Problem:
Hunt through the entries for the word "desk" and copy each line in which it appears.

(Collected data entries)
☆ ☆ ☆ ☆ ☆ ☆ ☆

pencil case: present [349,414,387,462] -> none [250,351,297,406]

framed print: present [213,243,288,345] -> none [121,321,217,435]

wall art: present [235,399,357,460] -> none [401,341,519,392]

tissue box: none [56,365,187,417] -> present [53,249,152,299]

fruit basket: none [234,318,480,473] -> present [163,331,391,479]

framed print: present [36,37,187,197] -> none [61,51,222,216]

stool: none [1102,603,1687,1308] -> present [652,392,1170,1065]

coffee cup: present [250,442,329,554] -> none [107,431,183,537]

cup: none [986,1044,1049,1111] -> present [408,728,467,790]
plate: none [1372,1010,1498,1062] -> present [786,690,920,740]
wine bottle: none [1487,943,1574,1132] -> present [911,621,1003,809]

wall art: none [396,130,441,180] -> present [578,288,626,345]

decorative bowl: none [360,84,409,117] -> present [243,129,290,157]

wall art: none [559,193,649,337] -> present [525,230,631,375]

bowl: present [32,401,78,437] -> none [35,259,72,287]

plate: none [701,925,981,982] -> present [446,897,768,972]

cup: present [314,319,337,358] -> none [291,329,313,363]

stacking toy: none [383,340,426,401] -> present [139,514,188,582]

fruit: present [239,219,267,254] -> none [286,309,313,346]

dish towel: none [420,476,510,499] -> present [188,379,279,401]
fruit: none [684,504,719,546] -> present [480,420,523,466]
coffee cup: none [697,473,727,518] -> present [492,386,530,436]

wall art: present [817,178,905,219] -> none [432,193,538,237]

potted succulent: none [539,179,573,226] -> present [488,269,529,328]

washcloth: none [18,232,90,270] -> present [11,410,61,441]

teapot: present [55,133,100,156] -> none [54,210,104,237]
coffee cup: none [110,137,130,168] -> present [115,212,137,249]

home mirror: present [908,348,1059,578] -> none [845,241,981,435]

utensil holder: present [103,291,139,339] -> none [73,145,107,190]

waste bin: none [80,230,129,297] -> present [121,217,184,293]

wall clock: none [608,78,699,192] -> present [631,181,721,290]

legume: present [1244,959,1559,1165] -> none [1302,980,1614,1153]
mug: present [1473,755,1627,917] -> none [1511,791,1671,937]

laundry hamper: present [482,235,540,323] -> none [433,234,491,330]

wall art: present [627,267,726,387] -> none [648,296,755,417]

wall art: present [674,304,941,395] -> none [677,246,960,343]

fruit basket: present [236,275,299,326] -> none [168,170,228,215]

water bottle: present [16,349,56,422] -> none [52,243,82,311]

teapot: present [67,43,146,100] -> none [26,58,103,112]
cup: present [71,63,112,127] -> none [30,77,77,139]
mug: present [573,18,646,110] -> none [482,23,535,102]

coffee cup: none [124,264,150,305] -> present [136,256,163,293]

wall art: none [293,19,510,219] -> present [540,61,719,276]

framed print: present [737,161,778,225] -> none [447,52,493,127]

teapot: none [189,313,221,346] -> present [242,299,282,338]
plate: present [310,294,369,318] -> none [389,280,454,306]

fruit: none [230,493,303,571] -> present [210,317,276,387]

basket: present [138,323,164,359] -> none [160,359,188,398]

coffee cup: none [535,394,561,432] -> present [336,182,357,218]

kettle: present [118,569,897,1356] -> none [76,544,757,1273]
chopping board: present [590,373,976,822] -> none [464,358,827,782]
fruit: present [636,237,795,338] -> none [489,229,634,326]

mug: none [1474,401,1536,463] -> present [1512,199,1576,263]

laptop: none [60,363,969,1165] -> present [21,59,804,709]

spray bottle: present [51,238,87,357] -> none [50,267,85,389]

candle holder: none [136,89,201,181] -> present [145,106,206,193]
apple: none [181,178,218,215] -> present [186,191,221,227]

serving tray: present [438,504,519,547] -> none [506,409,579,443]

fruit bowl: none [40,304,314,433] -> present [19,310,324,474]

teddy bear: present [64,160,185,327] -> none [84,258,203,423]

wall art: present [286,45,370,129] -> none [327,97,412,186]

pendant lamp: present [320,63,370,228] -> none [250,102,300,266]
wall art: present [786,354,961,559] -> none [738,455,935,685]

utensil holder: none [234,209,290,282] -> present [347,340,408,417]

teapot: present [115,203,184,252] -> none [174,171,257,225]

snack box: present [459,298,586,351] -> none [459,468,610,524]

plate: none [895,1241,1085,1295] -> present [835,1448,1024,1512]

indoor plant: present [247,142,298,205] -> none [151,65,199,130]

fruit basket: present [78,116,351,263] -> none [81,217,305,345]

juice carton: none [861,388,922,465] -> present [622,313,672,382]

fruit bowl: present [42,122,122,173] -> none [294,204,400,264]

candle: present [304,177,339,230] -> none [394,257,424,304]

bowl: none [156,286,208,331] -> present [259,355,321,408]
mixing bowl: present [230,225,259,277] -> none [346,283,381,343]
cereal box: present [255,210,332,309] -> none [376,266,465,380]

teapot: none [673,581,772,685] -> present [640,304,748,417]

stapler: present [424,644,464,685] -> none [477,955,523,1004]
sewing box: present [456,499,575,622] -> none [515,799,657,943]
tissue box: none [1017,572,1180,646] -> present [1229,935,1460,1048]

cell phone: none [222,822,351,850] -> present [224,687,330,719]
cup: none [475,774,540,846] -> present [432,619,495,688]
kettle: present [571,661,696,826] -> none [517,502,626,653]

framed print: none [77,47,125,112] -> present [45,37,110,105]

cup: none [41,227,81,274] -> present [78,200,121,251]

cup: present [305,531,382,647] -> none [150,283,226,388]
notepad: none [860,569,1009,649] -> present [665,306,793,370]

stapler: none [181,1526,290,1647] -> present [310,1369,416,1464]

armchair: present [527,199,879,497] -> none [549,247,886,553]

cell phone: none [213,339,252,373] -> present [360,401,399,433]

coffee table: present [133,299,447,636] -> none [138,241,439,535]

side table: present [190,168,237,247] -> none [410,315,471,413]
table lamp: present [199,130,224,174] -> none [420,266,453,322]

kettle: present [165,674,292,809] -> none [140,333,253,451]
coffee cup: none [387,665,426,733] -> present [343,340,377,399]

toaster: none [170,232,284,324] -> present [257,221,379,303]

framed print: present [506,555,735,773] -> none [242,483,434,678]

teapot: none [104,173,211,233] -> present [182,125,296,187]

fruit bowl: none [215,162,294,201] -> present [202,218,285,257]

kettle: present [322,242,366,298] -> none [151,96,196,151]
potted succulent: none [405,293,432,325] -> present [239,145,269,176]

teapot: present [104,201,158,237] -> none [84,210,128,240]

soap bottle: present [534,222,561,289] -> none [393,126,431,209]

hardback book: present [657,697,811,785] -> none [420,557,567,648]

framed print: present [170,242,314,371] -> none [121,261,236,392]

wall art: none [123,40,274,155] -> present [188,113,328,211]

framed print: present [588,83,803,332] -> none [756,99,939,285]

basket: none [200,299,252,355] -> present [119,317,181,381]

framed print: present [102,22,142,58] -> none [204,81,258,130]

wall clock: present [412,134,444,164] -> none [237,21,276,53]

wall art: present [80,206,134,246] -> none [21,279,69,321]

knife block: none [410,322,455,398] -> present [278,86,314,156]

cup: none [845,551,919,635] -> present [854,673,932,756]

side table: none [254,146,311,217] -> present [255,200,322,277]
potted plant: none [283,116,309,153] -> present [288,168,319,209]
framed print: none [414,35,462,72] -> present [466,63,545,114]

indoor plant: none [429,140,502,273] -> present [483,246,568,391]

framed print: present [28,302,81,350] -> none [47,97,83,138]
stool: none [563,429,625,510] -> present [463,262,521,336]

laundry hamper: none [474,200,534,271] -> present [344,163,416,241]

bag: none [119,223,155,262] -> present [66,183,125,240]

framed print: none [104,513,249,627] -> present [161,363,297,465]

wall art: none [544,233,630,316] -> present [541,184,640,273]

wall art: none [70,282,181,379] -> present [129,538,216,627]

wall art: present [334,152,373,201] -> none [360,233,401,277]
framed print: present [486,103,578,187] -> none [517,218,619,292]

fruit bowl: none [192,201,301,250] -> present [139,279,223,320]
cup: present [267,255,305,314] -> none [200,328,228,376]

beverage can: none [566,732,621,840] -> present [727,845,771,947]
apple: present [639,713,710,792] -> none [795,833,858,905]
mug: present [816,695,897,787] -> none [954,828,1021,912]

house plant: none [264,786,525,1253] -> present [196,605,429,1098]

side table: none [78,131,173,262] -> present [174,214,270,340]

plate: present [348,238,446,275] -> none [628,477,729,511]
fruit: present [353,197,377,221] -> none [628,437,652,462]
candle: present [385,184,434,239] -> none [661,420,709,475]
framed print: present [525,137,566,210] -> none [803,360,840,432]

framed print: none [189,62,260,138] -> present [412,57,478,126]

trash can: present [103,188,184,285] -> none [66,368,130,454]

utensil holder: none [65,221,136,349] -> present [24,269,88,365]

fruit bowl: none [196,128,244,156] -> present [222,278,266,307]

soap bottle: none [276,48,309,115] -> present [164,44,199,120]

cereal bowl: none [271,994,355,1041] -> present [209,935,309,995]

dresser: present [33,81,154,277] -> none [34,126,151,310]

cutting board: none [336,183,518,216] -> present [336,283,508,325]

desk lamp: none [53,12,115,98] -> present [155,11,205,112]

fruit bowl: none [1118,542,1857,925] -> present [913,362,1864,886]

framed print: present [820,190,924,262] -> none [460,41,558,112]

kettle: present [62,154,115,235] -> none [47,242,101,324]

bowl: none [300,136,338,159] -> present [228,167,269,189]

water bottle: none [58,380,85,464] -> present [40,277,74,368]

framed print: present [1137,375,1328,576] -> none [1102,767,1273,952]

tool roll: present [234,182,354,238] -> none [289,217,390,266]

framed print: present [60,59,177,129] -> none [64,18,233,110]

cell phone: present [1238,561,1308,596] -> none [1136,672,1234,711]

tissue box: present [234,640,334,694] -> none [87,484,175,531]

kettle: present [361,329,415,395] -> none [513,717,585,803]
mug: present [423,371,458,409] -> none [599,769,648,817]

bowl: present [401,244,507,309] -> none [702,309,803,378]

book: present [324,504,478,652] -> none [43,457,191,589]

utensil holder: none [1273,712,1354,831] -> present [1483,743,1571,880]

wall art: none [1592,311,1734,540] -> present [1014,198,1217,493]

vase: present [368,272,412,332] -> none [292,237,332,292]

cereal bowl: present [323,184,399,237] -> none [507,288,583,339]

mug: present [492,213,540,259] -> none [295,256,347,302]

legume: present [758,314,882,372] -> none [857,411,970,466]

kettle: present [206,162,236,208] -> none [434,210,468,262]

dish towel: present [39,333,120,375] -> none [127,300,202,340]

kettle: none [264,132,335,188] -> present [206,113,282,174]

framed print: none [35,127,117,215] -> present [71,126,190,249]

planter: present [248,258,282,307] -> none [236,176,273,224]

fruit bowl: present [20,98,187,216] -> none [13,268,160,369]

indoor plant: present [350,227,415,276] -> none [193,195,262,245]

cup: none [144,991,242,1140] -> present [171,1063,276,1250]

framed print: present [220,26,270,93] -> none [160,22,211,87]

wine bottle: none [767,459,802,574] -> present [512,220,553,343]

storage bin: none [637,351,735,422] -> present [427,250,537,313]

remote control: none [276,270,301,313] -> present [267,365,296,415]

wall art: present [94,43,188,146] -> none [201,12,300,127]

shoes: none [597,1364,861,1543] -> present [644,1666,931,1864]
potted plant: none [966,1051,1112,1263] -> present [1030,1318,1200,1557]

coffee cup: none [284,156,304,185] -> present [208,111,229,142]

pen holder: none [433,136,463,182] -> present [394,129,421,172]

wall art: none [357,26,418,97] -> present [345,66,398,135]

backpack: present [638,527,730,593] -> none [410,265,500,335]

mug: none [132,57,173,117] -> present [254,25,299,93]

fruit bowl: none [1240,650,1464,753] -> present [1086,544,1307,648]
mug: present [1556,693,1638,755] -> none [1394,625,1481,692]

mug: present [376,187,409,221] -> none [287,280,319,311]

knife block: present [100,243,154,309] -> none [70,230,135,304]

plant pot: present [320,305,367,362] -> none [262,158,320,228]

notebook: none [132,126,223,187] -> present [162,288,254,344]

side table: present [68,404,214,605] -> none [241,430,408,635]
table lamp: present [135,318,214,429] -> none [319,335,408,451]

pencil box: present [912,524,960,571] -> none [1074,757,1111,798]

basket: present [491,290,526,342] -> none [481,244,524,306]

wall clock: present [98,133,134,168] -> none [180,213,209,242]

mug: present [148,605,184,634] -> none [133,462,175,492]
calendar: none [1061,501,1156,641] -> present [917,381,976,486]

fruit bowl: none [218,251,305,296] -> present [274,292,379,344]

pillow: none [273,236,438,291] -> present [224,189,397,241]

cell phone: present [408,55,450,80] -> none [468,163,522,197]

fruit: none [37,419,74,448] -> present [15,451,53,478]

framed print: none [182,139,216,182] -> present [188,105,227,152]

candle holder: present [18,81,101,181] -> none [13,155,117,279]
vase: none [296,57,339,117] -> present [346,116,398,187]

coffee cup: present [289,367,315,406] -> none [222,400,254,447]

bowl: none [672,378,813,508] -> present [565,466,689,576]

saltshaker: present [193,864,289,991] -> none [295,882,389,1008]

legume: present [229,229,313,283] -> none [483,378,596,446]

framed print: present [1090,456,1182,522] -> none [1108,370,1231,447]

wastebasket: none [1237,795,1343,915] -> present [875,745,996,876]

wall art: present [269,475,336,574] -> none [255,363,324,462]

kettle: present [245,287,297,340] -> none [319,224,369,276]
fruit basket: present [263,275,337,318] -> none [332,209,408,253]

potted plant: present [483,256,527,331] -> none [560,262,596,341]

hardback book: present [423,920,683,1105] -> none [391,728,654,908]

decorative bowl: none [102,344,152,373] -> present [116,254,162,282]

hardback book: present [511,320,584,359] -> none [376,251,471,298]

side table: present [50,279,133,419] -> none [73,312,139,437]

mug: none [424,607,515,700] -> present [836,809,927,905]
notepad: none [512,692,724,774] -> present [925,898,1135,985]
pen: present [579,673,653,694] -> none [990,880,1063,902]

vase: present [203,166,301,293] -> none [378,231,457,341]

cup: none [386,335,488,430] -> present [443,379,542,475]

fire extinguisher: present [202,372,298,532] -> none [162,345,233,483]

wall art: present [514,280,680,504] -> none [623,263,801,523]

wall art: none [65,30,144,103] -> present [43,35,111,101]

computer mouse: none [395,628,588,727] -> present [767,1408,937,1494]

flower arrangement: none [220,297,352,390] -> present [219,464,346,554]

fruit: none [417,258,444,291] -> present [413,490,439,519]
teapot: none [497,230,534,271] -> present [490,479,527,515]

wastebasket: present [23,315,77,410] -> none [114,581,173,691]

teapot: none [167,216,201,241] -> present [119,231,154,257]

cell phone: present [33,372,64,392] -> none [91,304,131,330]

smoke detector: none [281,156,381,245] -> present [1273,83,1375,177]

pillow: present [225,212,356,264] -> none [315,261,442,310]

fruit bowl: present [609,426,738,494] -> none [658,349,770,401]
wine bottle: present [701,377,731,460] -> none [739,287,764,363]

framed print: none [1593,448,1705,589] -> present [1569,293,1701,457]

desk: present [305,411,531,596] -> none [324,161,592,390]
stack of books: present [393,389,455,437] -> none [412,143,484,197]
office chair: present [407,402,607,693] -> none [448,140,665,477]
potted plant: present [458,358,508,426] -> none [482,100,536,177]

☆ ☆ ☆ ☆ ☆ ☆ ☆

Task answer:
desk lamp: none [53,12,115,98] -> present [155,11,205,112]
desk: present [305,411,531,596] -> none [324,161,592,390]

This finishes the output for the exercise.